This question was originally posted on Quora and I had responded. I am expanding on that answer in this post.
As companies push firmly into a SaaS delivery model, providing ability to do a trial/evaluation has become table stakes. In the new world order of technology procurement, buyers are more educated and prefer to touch-and-feel the technology before they even engage with the vendor. Gone are the days when salespeople used their relationship, pushed products to companies. Buyers usually would do all the upfront analysis and prefer talking to sales guys only to close the deal. This applies most industries now – technology, real estate, automobiles. The only exception to this might be the pharmaceutical industry where a pharma company “educates” the doctors into prescribing their solution. We all know how that works. Anyway I digress.
Technology world has, belatedly, moved all-in to a try-before-you-buy model. It is probably the only good thing oft-ridiculed automobile industry has taught the technology industry. With SaaS model of delivery, that has become much more achievable. Freemium models have spawned some of the most successful companies. In the legacy software delivery model, the customer would still be required to make hardware and sometimes resource investments to get a trial done on an expensive software.
If you product has clear ROI milestones that you can establish as part of a trial without the need to have involvement of someone from your end then by all means do a trial. The core idea behind the trial is that you are confident that your solution solves a clear problem and the solution is designed to be intuitive. Alternatively it has enough pick-em-up tips scattered in the app so the user is not lost. The goal is to ensure the trial is a success. Remember the last thing you want is for the prospect to leave with a bad experience.
That said, are there cases in SaaS where this try-before-you-use model does not work ?
While the goal for all SaaS companies should be to achieve this, there are some scenarios where a trial might be challenging and the undoing of the company.
- Your product involves (elaborate) upfront implementation work and customers cannot see the proof of their problem being addressed.
- Your product needs third party integration to be done for it to demonstrate a complete flow.
- Your company does not have a customer success process (needs it own post) defined. You have done all the hard work to get the customer to try your product. If you don’t follow that up with process in play to ensure that trial have a high degree of success the you better not do trials.

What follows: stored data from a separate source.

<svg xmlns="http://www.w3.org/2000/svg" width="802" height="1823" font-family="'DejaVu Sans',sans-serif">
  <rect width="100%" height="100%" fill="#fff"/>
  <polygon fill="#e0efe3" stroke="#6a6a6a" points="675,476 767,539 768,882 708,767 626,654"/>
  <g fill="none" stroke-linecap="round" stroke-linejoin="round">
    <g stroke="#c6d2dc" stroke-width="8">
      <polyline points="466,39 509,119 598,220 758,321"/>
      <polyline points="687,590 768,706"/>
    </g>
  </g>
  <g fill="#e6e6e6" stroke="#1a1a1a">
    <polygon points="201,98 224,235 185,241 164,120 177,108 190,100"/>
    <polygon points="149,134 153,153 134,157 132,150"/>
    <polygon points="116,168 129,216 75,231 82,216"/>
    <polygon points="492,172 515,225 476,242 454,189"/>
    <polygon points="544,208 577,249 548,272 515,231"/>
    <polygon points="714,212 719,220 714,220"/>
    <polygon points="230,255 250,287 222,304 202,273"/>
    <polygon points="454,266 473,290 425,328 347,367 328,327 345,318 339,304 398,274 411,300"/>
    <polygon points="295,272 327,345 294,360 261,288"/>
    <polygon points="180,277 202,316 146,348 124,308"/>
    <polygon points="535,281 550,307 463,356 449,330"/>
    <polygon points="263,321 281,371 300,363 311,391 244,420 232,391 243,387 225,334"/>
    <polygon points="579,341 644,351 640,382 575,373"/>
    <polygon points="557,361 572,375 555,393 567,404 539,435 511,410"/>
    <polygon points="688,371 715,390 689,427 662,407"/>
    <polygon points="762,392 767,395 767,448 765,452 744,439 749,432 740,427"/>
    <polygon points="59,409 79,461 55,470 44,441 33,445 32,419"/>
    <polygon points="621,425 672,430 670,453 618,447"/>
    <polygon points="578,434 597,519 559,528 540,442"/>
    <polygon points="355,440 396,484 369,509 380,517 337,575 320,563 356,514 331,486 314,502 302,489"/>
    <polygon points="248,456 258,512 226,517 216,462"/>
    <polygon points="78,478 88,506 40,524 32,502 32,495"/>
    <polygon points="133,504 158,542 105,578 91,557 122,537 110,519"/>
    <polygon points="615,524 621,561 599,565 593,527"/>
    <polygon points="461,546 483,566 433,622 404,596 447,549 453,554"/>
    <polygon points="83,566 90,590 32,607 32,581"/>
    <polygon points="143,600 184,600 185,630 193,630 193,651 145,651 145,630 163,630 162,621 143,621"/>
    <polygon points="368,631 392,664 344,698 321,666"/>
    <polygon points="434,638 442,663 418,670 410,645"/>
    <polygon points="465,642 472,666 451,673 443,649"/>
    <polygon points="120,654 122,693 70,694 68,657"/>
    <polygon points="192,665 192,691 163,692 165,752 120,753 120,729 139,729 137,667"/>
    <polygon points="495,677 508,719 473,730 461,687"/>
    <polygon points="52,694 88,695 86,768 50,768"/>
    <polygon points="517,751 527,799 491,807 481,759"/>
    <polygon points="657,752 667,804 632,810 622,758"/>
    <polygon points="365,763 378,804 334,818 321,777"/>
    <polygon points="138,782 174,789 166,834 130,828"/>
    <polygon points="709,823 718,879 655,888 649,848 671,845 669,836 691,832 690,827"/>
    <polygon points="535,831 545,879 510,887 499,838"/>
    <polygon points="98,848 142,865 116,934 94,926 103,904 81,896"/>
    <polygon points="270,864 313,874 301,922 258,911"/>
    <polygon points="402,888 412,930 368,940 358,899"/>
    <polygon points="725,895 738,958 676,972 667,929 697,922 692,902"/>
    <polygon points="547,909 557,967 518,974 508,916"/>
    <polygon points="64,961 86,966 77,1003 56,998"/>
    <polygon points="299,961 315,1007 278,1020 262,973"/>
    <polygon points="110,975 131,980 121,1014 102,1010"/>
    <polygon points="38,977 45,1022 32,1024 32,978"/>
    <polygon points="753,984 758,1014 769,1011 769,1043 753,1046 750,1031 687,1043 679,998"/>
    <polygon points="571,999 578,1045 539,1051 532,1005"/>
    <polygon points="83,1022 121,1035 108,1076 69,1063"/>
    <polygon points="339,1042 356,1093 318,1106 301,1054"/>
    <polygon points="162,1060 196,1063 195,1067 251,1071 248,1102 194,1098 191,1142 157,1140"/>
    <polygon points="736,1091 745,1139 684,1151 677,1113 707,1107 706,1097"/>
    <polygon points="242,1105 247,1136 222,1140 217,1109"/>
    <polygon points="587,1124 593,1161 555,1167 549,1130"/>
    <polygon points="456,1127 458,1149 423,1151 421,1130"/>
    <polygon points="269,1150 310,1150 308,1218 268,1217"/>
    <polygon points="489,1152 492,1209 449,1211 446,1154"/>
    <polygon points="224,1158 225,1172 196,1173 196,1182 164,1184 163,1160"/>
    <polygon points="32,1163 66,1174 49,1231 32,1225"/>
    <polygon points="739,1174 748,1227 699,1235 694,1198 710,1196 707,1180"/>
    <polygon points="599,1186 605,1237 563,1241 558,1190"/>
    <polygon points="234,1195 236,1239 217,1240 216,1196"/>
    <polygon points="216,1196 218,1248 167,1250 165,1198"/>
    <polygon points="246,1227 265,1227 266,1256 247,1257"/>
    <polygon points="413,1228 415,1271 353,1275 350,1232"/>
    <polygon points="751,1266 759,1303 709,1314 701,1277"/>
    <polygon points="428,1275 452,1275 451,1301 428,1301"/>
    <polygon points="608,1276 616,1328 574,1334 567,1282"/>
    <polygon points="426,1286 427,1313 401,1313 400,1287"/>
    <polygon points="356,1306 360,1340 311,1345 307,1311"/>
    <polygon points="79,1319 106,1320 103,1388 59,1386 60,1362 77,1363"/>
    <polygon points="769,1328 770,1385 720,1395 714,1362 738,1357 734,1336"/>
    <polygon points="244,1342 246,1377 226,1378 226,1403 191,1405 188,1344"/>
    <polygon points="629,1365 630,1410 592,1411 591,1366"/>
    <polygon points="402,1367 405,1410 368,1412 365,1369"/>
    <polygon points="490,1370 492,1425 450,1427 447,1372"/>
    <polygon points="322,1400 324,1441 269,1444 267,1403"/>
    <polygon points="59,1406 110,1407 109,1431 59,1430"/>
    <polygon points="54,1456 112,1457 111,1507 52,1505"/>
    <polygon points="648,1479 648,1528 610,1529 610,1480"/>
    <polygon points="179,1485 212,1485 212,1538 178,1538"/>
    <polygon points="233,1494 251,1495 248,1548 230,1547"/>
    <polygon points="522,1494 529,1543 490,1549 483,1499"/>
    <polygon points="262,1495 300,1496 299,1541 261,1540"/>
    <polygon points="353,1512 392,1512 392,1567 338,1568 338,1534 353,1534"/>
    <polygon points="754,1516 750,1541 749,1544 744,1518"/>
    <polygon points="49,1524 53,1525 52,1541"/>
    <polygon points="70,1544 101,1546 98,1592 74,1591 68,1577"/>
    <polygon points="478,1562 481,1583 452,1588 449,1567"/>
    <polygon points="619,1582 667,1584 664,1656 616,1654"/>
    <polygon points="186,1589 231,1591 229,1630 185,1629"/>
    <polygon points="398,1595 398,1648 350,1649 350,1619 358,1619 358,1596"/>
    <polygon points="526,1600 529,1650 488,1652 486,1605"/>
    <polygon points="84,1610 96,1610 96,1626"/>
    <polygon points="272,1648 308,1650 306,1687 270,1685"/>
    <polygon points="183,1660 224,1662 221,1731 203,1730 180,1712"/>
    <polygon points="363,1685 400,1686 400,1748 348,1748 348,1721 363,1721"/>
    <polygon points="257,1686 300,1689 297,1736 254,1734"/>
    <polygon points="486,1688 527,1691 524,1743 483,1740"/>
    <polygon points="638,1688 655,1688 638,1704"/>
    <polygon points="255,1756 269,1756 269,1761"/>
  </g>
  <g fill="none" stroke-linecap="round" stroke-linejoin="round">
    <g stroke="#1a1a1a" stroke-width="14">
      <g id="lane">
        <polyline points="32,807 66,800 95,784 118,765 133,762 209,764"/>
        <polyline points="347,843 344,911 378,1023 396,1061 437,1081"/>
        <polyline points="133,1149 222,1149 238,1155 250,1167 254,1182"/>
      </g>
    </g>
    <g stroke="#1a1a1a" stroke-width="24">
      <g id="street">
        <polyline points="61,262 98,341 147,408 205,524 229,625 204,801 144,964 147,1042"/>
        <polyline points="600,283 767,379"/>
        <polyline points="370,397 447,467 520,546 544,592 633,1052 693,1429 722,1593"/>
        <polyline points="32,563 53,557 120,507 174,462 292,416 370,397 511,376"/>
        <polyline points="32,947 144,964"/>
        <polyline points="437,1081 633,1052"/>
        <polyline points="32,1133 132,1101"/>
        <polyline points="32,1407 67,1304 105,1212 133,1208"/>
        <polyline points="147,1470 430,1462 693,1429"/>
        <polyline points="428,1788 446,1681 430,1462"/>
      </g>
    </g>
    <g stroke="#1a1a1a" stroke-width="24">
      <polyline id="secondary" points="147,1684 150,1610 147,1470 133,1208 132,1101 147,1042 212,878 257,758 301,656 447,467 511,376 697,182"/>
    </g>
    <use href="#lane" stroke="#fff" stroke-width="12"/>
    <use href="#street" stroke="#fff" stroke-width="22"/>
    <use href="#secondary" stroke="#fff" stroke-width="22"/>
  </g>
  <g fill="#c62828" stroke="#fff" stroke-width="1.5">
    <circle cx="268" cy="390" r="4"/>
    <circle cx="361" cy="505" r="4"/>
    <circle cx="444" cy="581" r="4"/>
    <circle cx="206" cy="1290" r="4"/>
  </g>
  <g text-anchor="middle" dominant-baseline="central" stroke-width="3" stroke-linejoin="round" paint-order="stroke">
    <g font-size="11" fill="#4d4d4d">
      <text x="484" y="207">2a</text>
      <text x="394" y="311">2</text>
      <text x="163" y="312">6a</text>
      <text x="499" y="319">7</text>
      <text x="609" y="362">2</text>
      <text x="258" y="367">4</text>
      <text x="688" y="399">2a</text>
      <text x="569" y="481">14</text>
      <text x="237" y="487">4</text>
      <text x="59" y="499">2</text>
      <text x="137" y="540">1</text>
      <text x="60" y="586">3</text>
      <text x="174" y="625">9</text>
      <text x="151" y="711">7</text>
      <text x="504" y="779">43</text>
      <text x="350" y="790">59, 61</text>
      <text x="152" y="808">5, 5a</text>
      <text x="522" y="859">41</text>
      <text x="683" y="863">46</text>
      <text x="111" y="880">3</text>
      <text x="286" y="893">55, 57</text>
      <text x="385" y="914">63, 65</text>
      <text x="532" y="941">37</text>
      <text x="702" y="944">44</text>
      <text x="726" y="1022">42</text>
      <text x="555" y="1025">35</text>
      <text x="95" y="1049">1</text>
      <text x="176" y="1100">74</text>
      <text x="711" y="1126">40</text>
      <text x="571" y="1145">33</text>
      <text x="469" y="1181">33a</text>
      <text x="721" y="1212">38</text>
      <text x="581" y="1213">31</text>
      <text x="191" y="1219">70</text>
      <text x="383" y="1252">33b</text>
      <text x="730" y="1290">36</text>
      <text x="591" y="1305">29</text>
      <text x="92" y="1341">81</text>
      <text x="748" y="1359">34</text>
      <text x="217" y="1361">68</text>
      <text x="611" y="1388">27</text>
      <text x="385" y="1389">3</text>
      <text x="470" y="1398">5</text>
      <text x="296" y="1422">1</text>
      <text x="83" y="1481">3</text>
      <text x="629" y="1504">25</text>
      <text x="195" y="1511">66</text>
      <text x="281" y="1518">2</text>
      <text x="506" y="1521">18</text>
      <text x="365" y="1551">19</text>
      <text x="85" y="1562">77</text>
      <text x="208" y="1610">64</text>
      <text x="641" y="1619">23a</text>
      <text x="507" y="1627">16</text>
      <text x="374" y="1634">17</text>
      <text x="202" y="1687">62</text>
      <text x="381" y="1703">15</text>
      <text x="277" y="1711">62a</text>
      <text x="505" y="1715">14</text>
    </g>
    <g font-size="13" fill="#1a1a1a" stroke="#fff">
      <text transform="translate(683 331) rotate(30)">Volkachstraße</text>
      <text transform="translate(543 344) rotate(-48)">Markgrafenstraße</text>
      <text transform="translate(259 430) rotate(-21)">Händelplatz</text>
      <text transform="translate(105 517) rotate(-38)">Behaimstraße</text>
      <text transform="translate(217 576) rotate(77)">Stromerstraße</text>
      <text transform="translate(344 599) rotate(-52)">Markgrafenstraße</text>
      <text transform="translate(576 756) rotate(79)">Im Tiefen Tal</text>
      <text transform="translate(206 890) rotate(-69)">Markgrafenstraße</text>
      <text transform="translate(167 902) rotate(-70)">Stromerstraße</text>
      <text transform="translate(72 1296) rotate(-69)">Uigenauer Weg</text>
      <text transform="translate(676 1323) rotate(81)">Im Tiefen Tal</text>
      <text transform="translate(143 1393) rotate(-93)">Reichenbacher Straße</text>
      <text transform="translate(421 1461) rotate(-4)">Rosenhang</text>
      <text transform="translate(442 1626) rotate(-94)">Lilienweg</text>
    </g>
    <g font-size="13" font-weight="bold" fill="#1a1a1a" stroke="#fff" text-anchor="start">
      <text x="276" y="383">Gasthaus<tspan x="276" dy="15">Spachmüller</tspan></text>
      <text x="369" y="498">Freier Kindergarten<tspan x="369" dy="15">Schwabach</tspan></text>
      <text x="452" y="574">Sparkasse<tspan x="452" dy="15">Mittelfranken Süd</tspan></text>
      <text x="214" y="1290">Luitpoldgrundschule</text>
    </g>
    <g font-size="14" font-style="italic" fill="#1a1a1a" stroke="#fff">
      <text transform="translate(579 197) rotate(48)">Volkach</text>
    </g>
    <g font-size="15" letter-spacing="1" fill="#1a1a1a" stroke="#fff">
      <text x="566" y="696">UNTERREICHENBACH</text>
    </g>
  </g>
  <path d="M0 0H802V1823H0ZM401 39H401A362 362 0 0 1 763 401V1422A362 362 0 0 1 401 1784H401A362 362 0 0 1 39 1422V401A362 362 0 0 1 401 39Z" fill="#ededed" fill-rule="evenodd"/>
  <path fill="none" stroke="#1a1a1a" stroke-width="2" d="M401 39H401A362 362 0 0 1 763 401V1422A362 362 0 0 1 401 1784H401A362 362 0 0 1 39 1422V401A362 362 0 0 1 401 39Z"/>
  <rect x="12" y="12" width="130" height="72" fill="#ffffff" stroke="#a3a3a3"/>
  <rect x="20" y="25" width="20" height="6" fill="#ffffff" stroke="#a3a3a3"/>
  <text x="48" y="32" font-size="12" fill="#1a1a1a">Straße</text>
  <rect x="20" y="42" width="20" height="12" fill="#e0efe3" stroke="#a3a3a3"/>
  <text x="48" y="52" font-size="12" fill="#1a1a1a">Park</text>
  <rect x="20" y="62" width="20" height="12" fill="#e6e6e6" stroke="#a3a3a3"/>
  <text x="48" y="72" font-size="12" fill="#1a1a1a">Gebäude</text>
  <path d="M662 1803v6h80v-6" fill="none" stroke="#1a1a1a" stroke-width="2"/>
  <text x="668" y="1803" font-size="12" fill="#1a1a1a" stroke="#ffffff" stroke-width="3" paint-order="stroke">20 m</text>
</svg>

But my recommendation to all product companies is to figure out a way to make trial version available. Nothing speaks more about your confidence on your product as saying “You have nothing to lose, try it and we are sure you will find our product meeting your needs and will subsequently buy it“. Also from the product side it
- Forces you to make the product intuitive
- Forces you to think about ROI all the time – even at a smaller scale
- Reduces your sales cycle by a whole lot of time.
- Eliminates the advantage your competition might get by providing trials when you don’t.
As for my personal beliefs I think every product should be designed with the ability to do Trials, even complex enterprise software. The “Why not?” question the product team should keep asking themselves should be if “every CAR (much more complex than software) has trial why not software?”